## Records for this task

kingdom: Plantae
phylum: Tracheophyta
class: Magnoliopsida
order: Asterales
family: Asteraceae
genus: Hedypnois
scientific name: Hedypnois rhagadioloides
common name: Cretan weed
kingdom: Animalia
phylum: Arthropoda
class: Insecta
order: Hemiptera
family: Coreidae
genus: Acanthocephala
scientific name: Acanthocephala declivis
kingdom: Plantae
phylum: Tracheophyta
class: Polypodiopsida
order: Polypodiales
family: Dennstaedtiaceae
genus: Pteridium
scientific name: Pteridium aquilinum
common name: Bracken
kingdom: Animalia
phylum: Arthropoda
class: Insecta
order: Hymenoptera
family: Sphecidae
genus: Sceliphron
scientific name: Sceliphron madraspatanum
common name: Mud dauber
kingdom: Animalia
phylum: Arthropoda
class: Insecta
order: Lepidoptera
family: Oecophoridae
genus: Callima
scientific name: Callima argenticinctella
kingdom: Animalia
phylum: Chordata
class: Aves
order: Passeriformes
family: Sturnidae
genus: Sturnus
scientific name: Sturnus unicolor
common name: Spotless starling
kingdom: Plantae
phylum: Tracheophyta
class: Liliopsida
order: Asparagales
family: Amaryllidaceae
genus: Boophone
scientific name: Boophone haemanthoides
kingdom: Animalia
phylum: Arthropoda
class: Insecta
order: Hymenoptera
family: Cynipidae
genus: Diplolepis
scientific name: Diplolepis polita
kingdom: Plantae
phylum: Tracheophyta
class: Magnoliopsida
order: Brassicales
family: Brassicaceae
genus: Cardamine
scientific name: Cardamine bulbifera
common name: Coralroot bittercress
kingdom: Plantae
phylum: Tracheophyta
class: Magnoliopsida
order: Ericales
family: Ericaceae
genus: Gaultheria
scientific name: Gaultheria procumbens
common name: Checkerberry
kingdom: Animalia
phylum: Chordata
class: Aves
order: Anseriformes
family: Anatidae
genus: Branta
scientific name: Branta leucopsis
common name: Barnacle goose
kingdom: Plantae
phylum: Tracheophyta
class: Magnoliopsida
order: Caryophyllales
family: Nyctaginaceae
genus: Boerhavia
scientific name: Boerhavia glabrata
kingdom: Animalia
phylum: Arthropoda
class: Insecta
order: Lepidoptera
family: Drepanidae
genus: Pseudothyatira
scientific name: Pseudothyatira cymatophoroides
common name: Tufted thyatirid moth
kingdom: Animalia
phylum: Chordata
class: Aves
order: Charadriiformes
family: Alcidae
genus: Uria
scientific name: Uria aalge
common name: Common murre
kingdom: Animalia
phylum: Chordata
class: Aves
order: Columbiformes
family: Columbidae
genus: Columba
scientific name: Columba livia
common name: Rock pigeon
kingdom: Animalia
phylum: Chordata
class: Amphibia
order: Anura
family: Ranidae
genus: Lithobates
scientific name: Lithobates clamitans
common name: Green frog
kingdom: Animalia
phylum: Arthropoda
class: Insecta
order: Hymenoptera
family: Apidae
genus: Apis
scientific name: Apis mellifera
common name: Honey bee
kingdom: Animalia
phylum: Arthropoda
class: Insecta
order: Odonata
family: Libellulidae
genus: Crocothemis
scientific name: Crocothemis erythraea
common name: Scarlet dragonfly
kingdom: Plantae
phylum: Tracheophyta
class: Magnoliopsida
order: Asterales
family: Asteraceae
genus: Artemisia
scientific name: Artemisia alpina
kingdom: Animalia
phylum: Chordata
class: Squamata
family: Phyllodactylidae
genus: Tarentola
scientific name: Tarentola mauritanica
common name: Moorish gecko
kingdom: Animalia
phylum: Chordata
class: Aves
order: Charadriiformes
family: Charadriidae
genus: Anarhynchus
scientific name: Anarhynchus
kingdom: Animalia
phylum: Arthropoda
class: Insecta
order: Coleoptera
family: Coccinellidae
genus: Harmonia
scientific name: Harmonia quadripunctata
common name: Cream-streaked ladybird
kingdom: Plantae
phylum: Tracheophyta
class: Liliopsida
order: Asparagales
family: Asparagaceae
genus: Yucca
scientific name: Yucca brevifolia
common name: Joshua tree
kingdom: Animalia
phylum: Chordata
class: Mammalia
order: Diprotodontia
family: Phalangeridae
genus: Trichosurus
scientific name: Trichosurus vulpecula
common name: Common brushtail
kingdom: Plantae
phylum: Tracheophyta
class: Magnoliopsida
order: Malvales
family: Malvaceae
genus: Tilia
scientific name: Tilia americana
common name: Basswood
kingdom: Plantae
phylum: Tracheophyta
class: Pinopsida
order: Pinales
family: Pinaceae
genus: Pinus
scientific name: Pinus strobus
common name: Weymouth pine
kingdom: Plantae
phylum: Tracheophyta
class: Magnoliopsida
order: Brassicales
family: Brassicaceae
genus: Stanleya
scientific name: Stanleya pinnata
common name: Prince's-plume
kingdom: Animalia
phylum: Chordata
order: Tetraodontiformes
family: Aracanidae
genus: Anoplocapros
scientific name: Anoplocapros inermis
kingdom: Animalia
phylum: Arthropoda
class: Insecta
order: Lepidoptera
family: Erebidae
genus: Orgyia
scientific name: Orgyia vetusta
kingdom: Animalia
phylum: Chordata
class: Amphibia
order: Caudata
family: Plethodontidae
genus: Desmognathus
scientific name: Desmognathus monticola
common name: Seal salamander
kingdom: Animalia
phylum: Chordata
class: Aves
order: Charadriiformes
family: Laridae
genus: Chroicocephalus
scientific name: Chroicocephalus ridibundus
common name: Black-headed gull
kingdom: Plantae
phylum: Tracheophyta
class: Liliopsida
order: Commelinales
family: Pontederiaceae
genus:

## Work instructions
Can you copy every row above, line by line, without changing a single character?

## Finished task
kingdom: Plantae
phylum: Tracheophyta
class: Magnoliopsida
order: Asterales
family: Asteraceae
genus: Hedypnois
scientific name: Hedypnois rhagadioloides
common name: Cretan weed
kingdom: Animalia
phylum: Arthropoda
class: Insecta
order: Hemiptera
family: Coreidae
genus: Acanthocephala
scientific name: Acanthocephala declivis
kingdom: Plantae
phylum: Tracheophyta
class: Polypodiopsida
order: Polypodiales
family: Dennstaedtiaceae
genus: Pteridium
scientific name: Pteridium aquilinum
common name: Bracken
kingdom: Animalia
phylum: Arthropoda
class: Insecta
order: Hymenoptera
family: Sphecidae
genus: Sceliphron
scientific name: Sceliphron madraspatanum
common name: Mud dauber
kingdom: Animalia
phylum: Arthropoda
class: Insecta
order: Lepidoptera
family: Oecophoridae
genus: Callima
scientific name: Callima argenticinctella
kingdom: Animalia
phylum: Chordata
class: Aves
order: Passeriformes
family: Sturnidae
genus: Sturnus
scientific name: Sturnus unicolor
common name: Spotless starling
kingdom: Plantae
phylum: Tracheophyta
class: Liliopsida
order: Asparagales
family: Amaryllidaceae
genus: Boophone
scientific name: Boophone haemanthoides
kingdom: Animalia
phylum: Arthropoda
class: Insecta
order: Hymenoptera
family: Cynipidae
genus: Diplolepis
scientific name: Diplolepis polita
kingdom: Plantae
phylum: Tracheophyta
class: Magnoliopsida
order: Brassicales
family: Brassicaceae
genus: Cardamine
scientific name: Cardamine bulbifera
common name: Coralroot bittercress
kingdom: Plantae
phylum: Tracheophyta
class: Magnoliopsida
order: Ericales
family: Ericaceae
genus: Gaultheria
scientific name: Gaultheria procumbens
common name: Checkerberry
kingdom: Animalia
phylum: Chordata
class: Aves
order: Anseriformes
family: Anatidae
genus: Branta
scientific name: Branta leucopsis
common name: Barnacle goose
kingdom: Plantae
phylum: Tracheophyta
class: Magnoliopsida
order: Caryophyllales
family: Nyctaginaceae
genus: Boerhavia
scientific name: Boerhavia glabrata
kingdom: Animalia
phylum: Arthropoda
class: Insecta
order: Lepidoptera
family: Drepanidae
genus: Pseudothyatira
scientific name: Pseudothyatira cymatophoroides
common name: Tufted thyatirid moth
kingdom: Animalia
phylum: Chordata
class: Aves
order: Charadriiformes
family: Alcidae
genus: Uria
scientific name: Uria aalge
common name: Common murre
kingdom: Animalia
phylum: Chordata
class: Aves
order: Columbiformes
family: Columbidae
genus: Columba
scientific name: Columba livia
common name: Rock pigeon
kingdom: Animalia
phylum: Chordata
class: Amphibia
order: Anura
family: Ranidae
genus: Lithobates
scientific name: Lithobates clamitans
common name: Green frog
kingdom: Animalia
phylum: Arthropoda
class: Insecta
order: Hymenoptera
family: Apidae
genus: Apis
scientific name: Apis mellifera
common name: Honey bee
kingdom: Animalia
phylum: Arthropoda
class: Insecta
order: Odonata
family: Libellulidae
genus: Crocothemis
scientific name: Crocothemis erythraea
common name: Scarlet dragonfly
kingdom: Plantae
phylum: Tracheophyta
class: Magnoliopsida
order: Asterales
family: Asteraceae
genus: Artemisia
scientific name: Artemisia alpina
kingdom: Animalia
phylum: Chordata
class: Squamata
family: Phyllodactylidae
genus: Tarentola
scientific name: Tarentola mauritanica
common name: Moorish gecko
kingdom: Animalia
phylum: Chordata
class: Aves
order: Charadriiformes
family: Charadriidae
genus: Anarhynchus
scientific name: Anarhynchus
kingdom: Animalia
phylum: Arthropoda
class: Insecta
order: Coleoptera
family: Coccinellidae
genus: Harmonia
scientific name: Harmonia quadripunctata
common name: Cream-streaked ladybird
kingdom: Plantae
phylum: Tracheophyta
class: Liliopsida
order: Asparagales
family: Asparagaceae
genus: Yucca
scientific name: Yucca brevifolia
common name: Joshua tree
kingdom: Animalia
phylum: Chordata
class: Mammalia
order: Diprotodontia
family: Phalangeridae
genus: Trichosurus
scientific name: Trichosurus vulpecula
common name: Common brushtail
kingdom: Plantae
phylum: Tracheophyta
class: Magnoliopsida
order: Malvales
family: Malvaceae
genus: Tilia
scientific name: Tilia americana
common name: Basswood
kingdom: Plantae
phylum: Tracheophyta
class: Pinopsida
order: Pinales
family: Pinaceae
genus: Pinus
scientific name: Pinus strobus
common name: Weymouth pine
kingdom: Plantae
phylum: Tracheophyta
class: Magnoliopsida
order: Brassicales
family: Brassicaceae
genus: Stanleya
scientific name: Stanleya pinnata
common name: Prince's-plume
kingdom: Animalia
phylum: Chordata
order: Tetraodontiformes
family: Aracanidae
genus: Anoplocapros
scientific name: Anoplocapros inermis
kingdom: Animalia
phylum: Arthropoda
class: Insecta
order: Lepidoptera
family: Erebidae
genus: Orgyia
scientific name: Orgyia vetusta
kingdom: Animalia
phylum: Chordata
class: Amphibia
order: Caudata
family: Plethodontidae
genus: Desmognathus
scientific name: Desmognathus monticola
common name: Seal salamander
kingdom: Animalia
phylum: Chordata
class: Aves
order: Charadriiformes
family: Laridae
genus: Chroicocephalus
scientific name: Chroicocephalus ridibundus
common name: Black-headed gull
kingdom: Plantae
phylum: Tracheophyta
class: Liliopsida
order: Commelinales
family: Pontederiaceae
genus:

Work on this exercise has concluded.